Bolling v. Sharpe Case Brief
Statement of the Facts:
Petitioners, a group of African-American children, were denied admission to a public school in the District of Columbia solely because of their race. Petitioners filed a complaint in the District Court for the District of Columbia, alleging that the denial was a violation of their due process rights under the Fifth Amendment.
Procedural History:
The District Court dismissed the complaint. The Supreme Court granted certiorari, before the Court of Appeals could render a decision, because of the important constitutional question presented.
Issue and Holding:
Did segregation of the public schools in the District of Columbia violate the Fifth Amendment of the Constitution? Yes.
Judgment:
The District Court’s decision was reversed, and the case was placed back on the Supreme Court’s docket for argument regarding the form of the Court’s order.
Rule of Law or Legal Principle Applied:
Racial segregation of the public schools in the District of Columbia violates the due process clause of the Fifth Amendment.
Reasoning:
The decision of Brown v. Board of Education, 347 U.S. 483 (1954), decided the same day as this case, holds that racial segregation in public schools violates the equal protection clause of the Fourteenth Amendment. The schools in the District of Columbia, overseen by the Federal Government, pose a slightly different problem because the Fourteenth Amendment only applies to the States.
That said, the concepts of “due process” and “equal protection,” while not synonymous, are not mutually exclusive. They both stem from the American notion of fairness. Accordingly, racial segregation is so unjustifiable that it violates not only equal protection but due process as well.

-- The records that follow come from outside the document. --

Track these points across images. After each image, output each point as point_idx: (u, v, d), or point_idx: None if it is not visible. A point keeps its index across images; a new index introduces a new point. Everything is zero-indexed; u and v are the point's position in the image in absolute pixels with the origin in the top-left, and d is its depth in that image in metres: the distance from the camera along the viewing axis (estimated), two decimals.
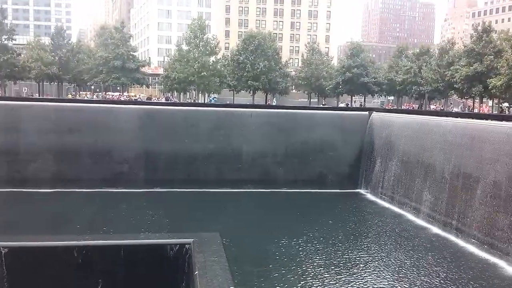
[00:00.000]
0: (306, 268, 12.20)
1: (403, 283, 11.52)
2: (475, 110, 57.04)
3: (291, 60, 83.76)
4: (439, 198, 16.97)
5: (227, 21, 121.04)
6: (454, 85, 58.34)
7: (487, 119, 17.88)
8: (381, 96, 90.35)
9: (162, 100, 64.90)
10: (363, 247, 14.70)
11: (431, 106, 69.55)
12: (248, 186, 22.34)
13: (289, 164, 23.15)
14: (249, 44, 70.23)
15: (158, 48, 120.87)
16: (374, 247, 14.68)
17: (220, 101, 71.69)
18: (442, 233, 16.13)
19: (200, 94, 72.66)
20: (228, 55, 75.40)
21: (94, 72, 71.14)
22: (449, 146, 17.02)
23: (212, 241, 8.15)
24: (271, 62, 69.95)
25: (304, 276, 11.64)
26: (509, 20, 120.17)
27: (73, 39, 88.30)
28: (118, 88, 76.61)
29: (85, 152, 21.62)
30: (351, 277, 11.85)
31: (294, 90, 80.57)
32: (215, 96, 78.38)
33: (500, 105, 54.28)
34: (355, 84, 73.29)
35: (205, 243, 7.94)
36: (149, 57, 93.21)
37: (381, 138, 22.15)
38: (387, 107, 67.28)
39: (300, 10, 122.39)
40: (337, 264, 12.69)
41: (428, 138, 18.54)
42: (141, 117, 22.62)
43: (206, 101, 74.07)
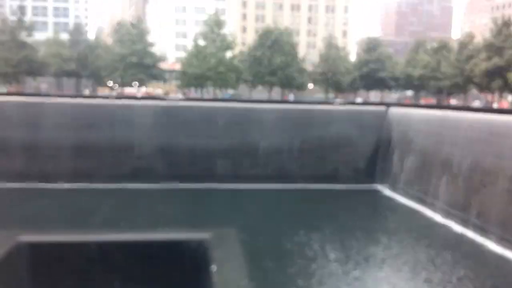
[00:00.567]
0: (322, 263, 12.21)
1: (420, 279, 11.46)
2: (495, 105, 56.25)
3: (308, 55, 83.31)
4: (457, 194, 16.81)
5: (244, 16, 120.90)
6: (473, 80, 57.61)
7: (507, 114, 17.64)
8: (398, 91, 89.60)
9: (179, 96, 65.15)
10: (380, 242, 14.63)
11: (452, 101, 68.75)
12: (264, 181, 22.37)
13: (305, 160, 23.12)
14: (266, 39, 70.17)
15: (175, 44, 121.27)
16: (391, 243, 14.62)
17: (235, 97, 71.71)
18: (460, 229, 15.98)
19: (217, 90, 72.80)
20: (245, 51, 75.37)
21: (111, 68, 71.76)
22: (468, 140, 16.83)
23: (229, 236, 8.19)
24: (288, 58, 69.82)
25: (320, 271, 11.66)
26: None
27: (91, 36, 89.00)
28: (136, 84, 77.11)
29: (103, 147, 21.85)
30: (367, 272, 11.84)
31: (311, 86, 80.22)
32: (231, 92, 78.46)
33: None
34: (372, 79, 72.91)
35: (222, 238, 7.99)
36: (166, 53, 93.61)
37: (399, 133, 22.00)
38: (405, 102, 66.72)
39: (317, 5, 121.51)
40: (353, 260, 12.67)
41: (446, 133, 18.36)
42: (159, 113, 22.76)
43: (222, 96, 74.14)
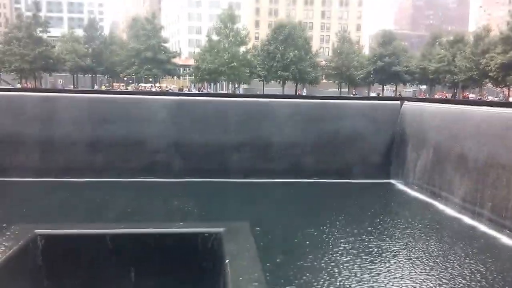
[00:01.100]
0: (335, 257, 12.18)
1: (434, 273, 11.38)
2: (511, 99, 55.60)
3: (321, 50, 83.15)
4: (473, 188, 16.65)
5: (257, 11, 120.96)
6: (489, 74, 57.01)
7: None
8: (413, 85, 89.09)
9: (194, 91, 65.38)
10: (394, 237, 14.56)
11: (469, 95, 68.11)
12: (277, 176, 22.36)
13: (319, 154, 23.04)
14: (279, 33, 70.26)
15: (188, 39, 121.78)
16: (405, 238, 14.53)
17: (247, 92, 71.58)
18: (475, 224, 15.83)
19: (230, 85, 72.95)
20: (258, 45, 75.51)
21: (126, 63, 72.49)
22: (484, 135, 16.65)
23: (242, 230, 8.21)
24: (301, 52, 69.87)
25: (333, 265, 11.63)
26: None
27: (106, 31, 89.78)
28: (150, 79, 77.63)
29: (118, 142, 22.00)
30: (380, 266, 11.78)
31: (324, 80, 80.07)
32: (245, 86, 78.41)
33: None
34: (387, 73, 72.65)
35: (235, 232, 8.01)
36: (180, 48, 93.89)
37: (413, 128, 21.82)
38: (420, 97, 66.16)
39: None
40: (367, 254, 12.62)
41: (461, 127, 18.17)
42: (172, 108, 22.83)
43: (237, 91, 74.09)
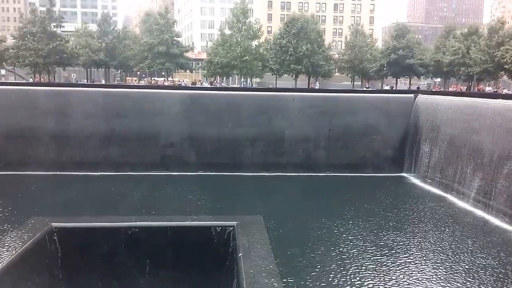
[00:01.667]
0: (348, 251, 12.23)
1: (446, 267, 11.38)
2: None
3: (334, 43, 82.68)
4: (487, 182, 16.56)
5: (269, 4, 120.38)
6: (505, 66, 56.30)
7: None
8: (427, 78, 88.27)
9: (206, 85, 65.51)
10: (407, 231, 14.56)
11: (485, 88, 67.34)
12: (290, 170, 22.42)
13: (332, 148, 23.05)
14: (292, 27, 69.84)
15: (201, 33, 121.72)
16: (418, 231, 14.53)
17: (257, 86, 71.58)
18: (489, 218, 15.78)
19: (242, 79, 72.92)
20: (271, 39, 75.25)
21: (139, 58, 72.61)
22: (498, 128, 16.52)
23: (255, 223, 8.26)
24: (313, 45, 69.40)
25: (346, 258, 11.69)
26: None
27: (119, 26, 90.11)
28: (163, 73, 77.86)
29: (131, 136, 22.19)
30: (393, 259, 11.81)
31: (337, 73, 79.68)
32: (257, 80, 78.34)
33: None
34: (400, 66, 71.91)
35: (248, 225, 8.07)
36: (192, 42, 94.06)
37: (427, 121, 21.71)
38: (434, 89, 65.67)
39: None
40: (380, 247, 12.65)
41: (475, 120, 18.07)
42: (185, 102, 22.95)
43: (248, 85, 74.15)
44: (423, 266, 11.46)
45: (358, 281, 10.36)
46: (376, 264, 11.42)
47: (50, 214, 11.88)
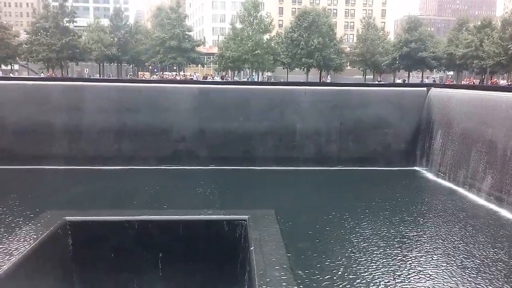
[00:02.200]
0: (359, 245, 12.20)
1: (458, 261, 11.32)
2: None
3: (345, 36, 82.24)
4: (501, 176, 16.41)
5: None
6: None
7: None
8: (439, 71, 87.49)
9: (217, 79, 65.52)
10: (419, 225, 14.48)
11: (498, 81, 66.57)
12: (301, 163, 22.40)
13: (343, 142, 22.98)
14: (303, 20, 69.56)
15: (212, 27, 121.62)
16: (431, 225, 14.44)
17: (263, 79, 71.38)
18: (502, 212, 15.64)
19: (254, 73, 72.81)
20: (282, 33, 75.00)
21: (151, 52, 72.83)
22: None
23: (267, 217, 8.31)
24: (325, 39, 69.09)
25: (357, 252, 11.66)
26: None
27: (131, 20, 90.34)
28: (175, 67, 78.01)
29: (143, 130, 22.30)
30: (405, 253, 11.76)
31: (348, 67, 79.25)
32: (269, 73, 78.15)
33: None
34: (413, 59, 71.35)
35: (260, 219, 8.11)
36: (204, 36, 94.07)
37: (440, 115, 21.54)
38: (446, 83, 65.09)
39: None
40: (392, 241, 12.61)
41: (489, 114, 17.88)
42: (197, 96, 22.99)
43: (260, 79, 74.07)
44: (435, 260, 11.41)
45: (370, 275, 10.34)
46: (388, 258, 11.38)
47: (63, 208, 12.01)
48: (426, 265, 11.08)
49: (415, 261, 11.29)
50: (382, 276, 10.32)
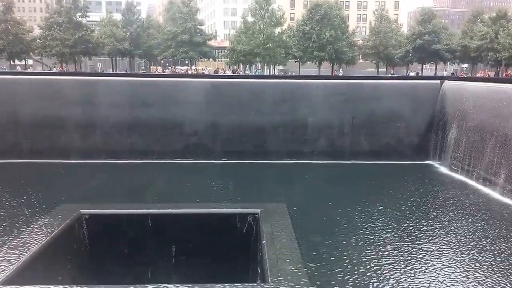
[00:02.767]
0: (372, 239, 12.21)
1: (471, 255, 11.27)
2: None
3: (358, 29, 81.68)
4: None
5: None
6: None
7: None
8: (453, 63, 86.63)
9: (228, 73, 65.52)
10: (432, 219, 14.43)
11: None
12: (314, 157, 22.40)
13: (355, 135, 22.91)
14: (315, 13, 69.20)
15: (224, 21, 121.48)
16: (444, 219, 14.37)
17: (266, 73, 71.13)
18: None
19: (265, 66, 72.69)
20: (294, 26, 74.69)
21: (163, 46, 73.02)
22: None
23: (279, 211, 8.31)
24: (337, 32, 68.71)
25: (369, 246, 11.68)
26: None
27: (143, 15, 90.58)
28: (186, 62, 78.13)
29: (156, 125, 22.43)
30: (417, 247, 11.75)
31: (361, 60, 78.77)
32: (281, 67, 77.97)
33: None
34: (426, 52, 70.71)
35: (272, 213, 8.12)
36: (215, 30, 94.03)
37: (454, 108, 21.37)
38: (460, 75, 64.46)
39: None
40: (405, 235, 12.60)
41: (504, 107, 17.70)
42: (209, 90, 23.05)
43: (271, 73, 73.95)
44: (447, 254, 11.38)
45: (381, 269, 10.35)
46: (400, 252, 11.37)
47: (78, 201, 12.16)
48: (439, 259, 11.05)
49: (427, 255, 11.26)
50: (394, 270, 10.33)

Further, segregation in public schools is not reasonably related to any legitimate governmental objective. Thus, it places such a burden on African-American students that it is a deprivation of liberty in violation of due process clause of the Fifth Amendment.
Significance:
Bolling v. Sharpe was a landmark decision, decided the same day as Brown v. Board of Education, marking the end of racial segregation in public schools. Also, it created a concept called “reverse incorporation,” whereby the rights under the equal protection clause of the Fourteenth Amendment can be incorporated back to the federal government through the Fifth Amendment’s due process clause.